Capture the flag (CTF)

Hack the Box [HTB] machines walkthrough CTF series — Omni

March 1, 2021 by Security Ninja

Hack the Box (HTB) is an excellent platform that hosts machines belonging to multiple operating systems. Individuals have to solve the puzzle (simple enumeration plus a pentest) to log in to the platform and download the VPN pack to connect to the machines hosted on the HTB platform.

Note: Only write-ups of retired HTB machines are allowed. The machine in this article, named Omni, is retired.

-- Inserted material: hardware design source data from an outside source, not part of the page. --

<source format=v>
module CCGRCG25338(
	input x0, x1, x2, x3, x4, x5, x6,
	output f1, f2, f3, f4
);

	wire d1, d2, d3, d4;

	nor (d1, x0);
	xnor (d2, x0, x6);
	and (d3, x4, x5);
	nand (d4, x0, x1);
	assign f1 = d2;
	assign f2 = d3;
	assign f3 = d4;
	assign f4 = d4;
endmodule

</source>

Here are the first steps to take:

  1. Download the VPN pack for the individual user and use the guidelines to log in to the HTB VPN
  2. The Omni machine IP is 10.10.10.204
  3. We will adopt the usual methodology of performing penetration testing. We will begin with enumeration to gain as much information on the machine as possible
  4. Let’s start with the nmap scan to gather more information about the services running on this machine [CLICK IMAGES TO ENLARGE]
    <<nmap -sC -sV -oA Omni 10.10.10.204>>

  5. Begin the enumeration on the ports found above.
  6. Below is the authentication prompt that pops up when the portal is accessed over 8080.
  7. It says “Windows device portal.” Searching for it found this link, which has an exploit for it.
  8. Using it and executing as shown below shows that the device portal is vulnerable.
  9. Modify the execution this time to first upload the nc utility, and then execute it to spawn a reverse PowerShell.
  10. We get the reverse shell as can be seen below.
  11. Looking at the drives, we can see that there are multiple. Looking at U:, we see user.txt but it is encrypted.

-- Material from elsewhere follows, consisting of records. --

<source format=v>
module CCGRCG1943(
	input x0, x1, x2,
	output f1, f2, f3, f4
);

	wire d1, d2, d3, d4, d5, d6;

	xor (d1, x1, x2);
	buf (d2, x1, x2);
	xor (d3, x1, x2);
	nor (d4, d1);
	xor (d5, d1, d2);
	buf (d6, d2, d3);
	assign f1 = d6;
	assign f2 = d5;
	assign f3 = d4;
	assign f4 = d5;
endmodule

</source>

  12. By further enumerating the systems, we find an interesting r.bat file.
  13. Looking into it, we can see an administrator password.
  14. Using it, we can log in to the portal discovered initially.
  15. Here, we can run command to spawn reverse shells.
  16. We get the system shell back and we can check the root.txt flag, which also is encrypted.
  17. Using the admin recovered password and OS creds, we can decrypt the root flag as well.

This was an interesting machine simply because I have not worked on a device portal previously. Also, there was a lot of enumeration required to find r.bat.

We will continue this series with more HTB machines.